Available to FOX35 at the time it was producing its story was this Centers for Disease Control and Prevention explanation of the process of producing daily statistics and adjusting them if clerical or categorical corrections are needed:
The provisional counts for coronavirus disease 2019 (COVID-19) deaths are based on a current flow of mortality data in the National Vital Statistics System... It is important to note that it can take several weeks for death records to be submitted to National Center for Health Statistics (NCHS), processed, coded, and tabulated. Therefore, the data shown on this page may be incomplete, and will likely not include all deaths that occurred during a given time period, especially for the more recent time periods. Death counts for earlier weeks are continually revised and may increase or decrease as new and updated death certificate data are received from the states by NCHS.
That system of updating reports with new information is similar to the "Updates" approach FOX35 uses on it's own news reports. On this screen-grab, Lead Stories circled the original publication date in dark green and the station's note that the story has been updated in light green:
Lead Stories took a July 20, 2020 screengrab (see below) of the text version of the story, which notes the death is NOT reported as a COVID death. The update to the story is in bold (highlighting added by Lead Stories) and appears above the older version. Both appear below the video version of the story, which includes large title panels declaring the motorcylce crash victim IS reported as a COVID death.
NewsGuard, a company that uses trained journalist to rank the reliability of websites, describes fox35orlando.com as:
The website for WOFL-TV, a Fox affiliate that serves Orlando and surrounding communities in Florida.

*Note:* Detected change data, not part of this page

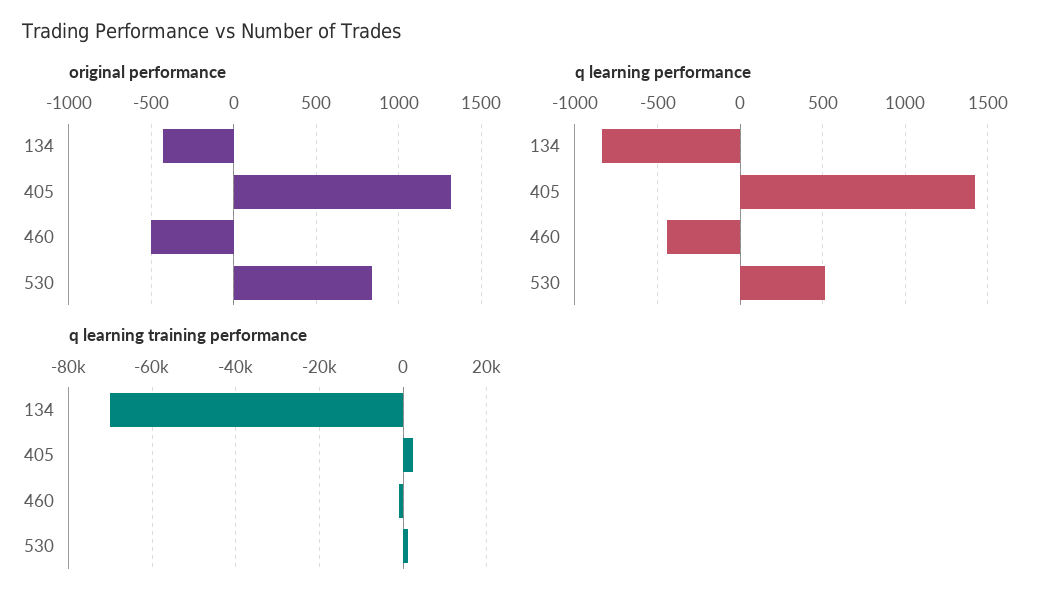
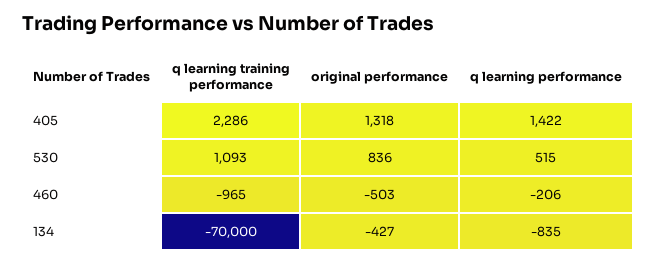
  {
    "original performance": {
      "134": -427,
      "405": 1318,
      "460": -503,
      "530": 836
    },
    "q learning performance": {
      "134": -835,
      "405": 1422,
-     "460": -450,
+     "460": -206,
      "530": 515
    },
    "q learning training performance": {
      "134": -70000,
      "405": 2286,
      "460": -965,
      "530": 1093
    }
  }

According to NewsGuard the site can generally be trusted to maintain journalistic standards. Read their full assessment here.
In the opening seconds of FOX35's video version of the story about the motorcyclist's death, reporter Danielle Lama speaks over what sounds like a motorcycle revving as it upshifts. Lead Stories reached out to FOX35 to learn if that sound was recorded elsewhere and edited into the audio tracks of the story, which would violate journalistic ethics rules concerning manipulation of audio. Victoria Gurrieri, Corporate Communications Manager for FOX television stations said the sound was authentic traffic noise Lama had to speak over during her live outdoor stand-up.